IWP professor speaks about American foreign policy post-Flynn

by Francesca Rivera-Castillo  |  March 16, 2017  |  PRESS RELEASES


Professor Chodakiewicz began with a brief background on the present state of affairs in American policy and Russia's position. He then stated Flynn's foreign policy plans with Russia and the trajectory that Trump and H.R. McMaster would most likely go. This is actually still Flynn's plan.

Professor Chodakiewicz stated that policy in general should be integrated into communication. The current administration lacks this. Russia's position or nuclear threat has not changed since 1949. Chodakiewicz states that the greatest threat to national security of the US is nuclear weapons. The second is China possessing nuclear capabilities. The nuclear policy of Russia reflects cultural factors. Putin is a post Marxist-Leninist. He uses the Orthodox Church to enhance his power. Furthermore he states that Russia has always tried to influence our elections, but they were not the reason why the election swayed toward Trump.

Dr. Chodakiewicz called on his audience to understand how Trump's foreign policy is paradoxical. It is not plausible, he said, to think that a Russian ambassador would agree to renegotiate the current situation with Crimea. Trump also believes General Flynn's policy was to "Let Us Win." In other words, this strategy was designed to totally annihilate the enemy. However, this is what the military proposed to do in Iraq and Afghanistan, with little to show for it.
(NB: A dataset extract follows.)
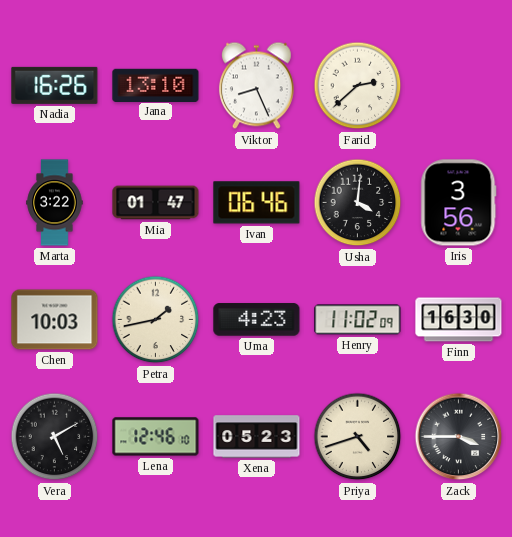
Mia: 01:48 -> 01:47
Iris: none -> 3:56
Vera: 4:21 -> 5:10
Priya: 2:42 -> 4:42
Instead by being involved in the Middle East only from the air, this would lure the Russians into seizing a false opportunity to pick up where the Americans left off. Only this time, they would become totally exhausted.
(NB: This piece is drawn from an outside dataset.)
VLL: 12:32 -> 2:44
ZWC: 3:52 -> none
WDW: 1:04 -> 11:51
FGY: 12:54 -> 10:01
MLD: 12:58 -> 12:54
However, Dr. Chodakiewicz qualified that his position is more speculative than not. He clarified that he does not know whether there is a strategy or not. Both are possible: that the Trump Administration is ignorant of geopolitics, or that they know a great deal.
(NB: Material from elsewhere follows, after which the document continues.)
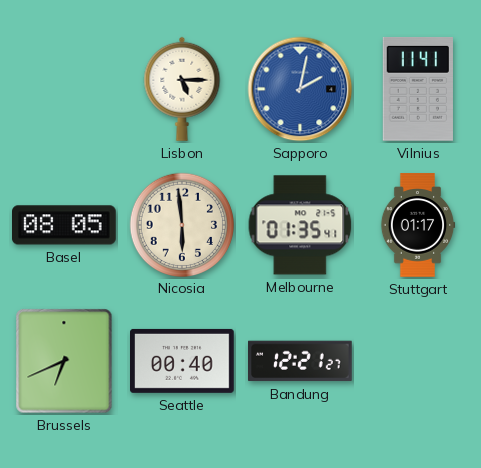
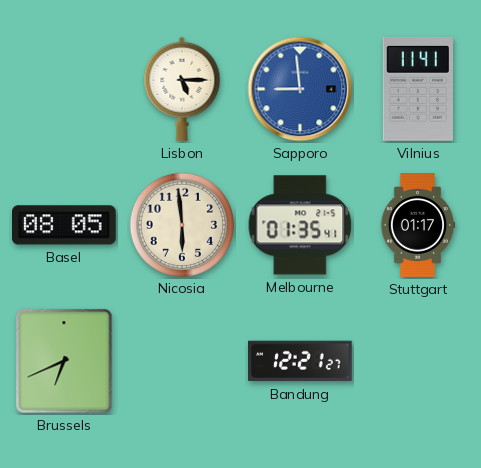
Sapporo: 2:02 -> 8:59
Seattle: 00:40 -> none
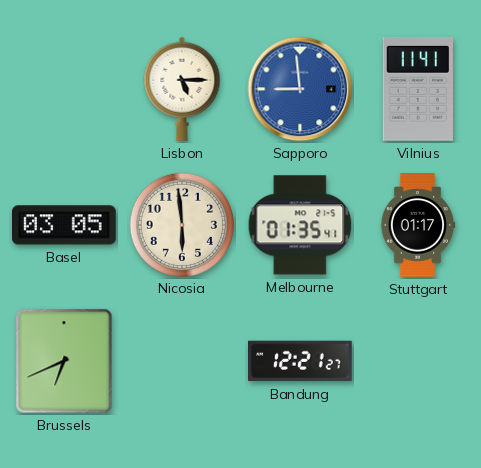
Basel: 08:05 -> 03:05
The question here is how Trump's thinking will evolve, post-Flynn. Dr. Chodakiewicz said that no one now could tell. Flynn and Trump were ideologically similar but through simple chance, the two never had much of an opportunity to grow together. The new NSC advisor, Gen. McMaster, may act in ways parallel to or different from Flynn's way. Dr. Chodakiewicz concluded hopefully: wishing that the new NSC advisor follows in the strategic footsteps of Gen. Flynn.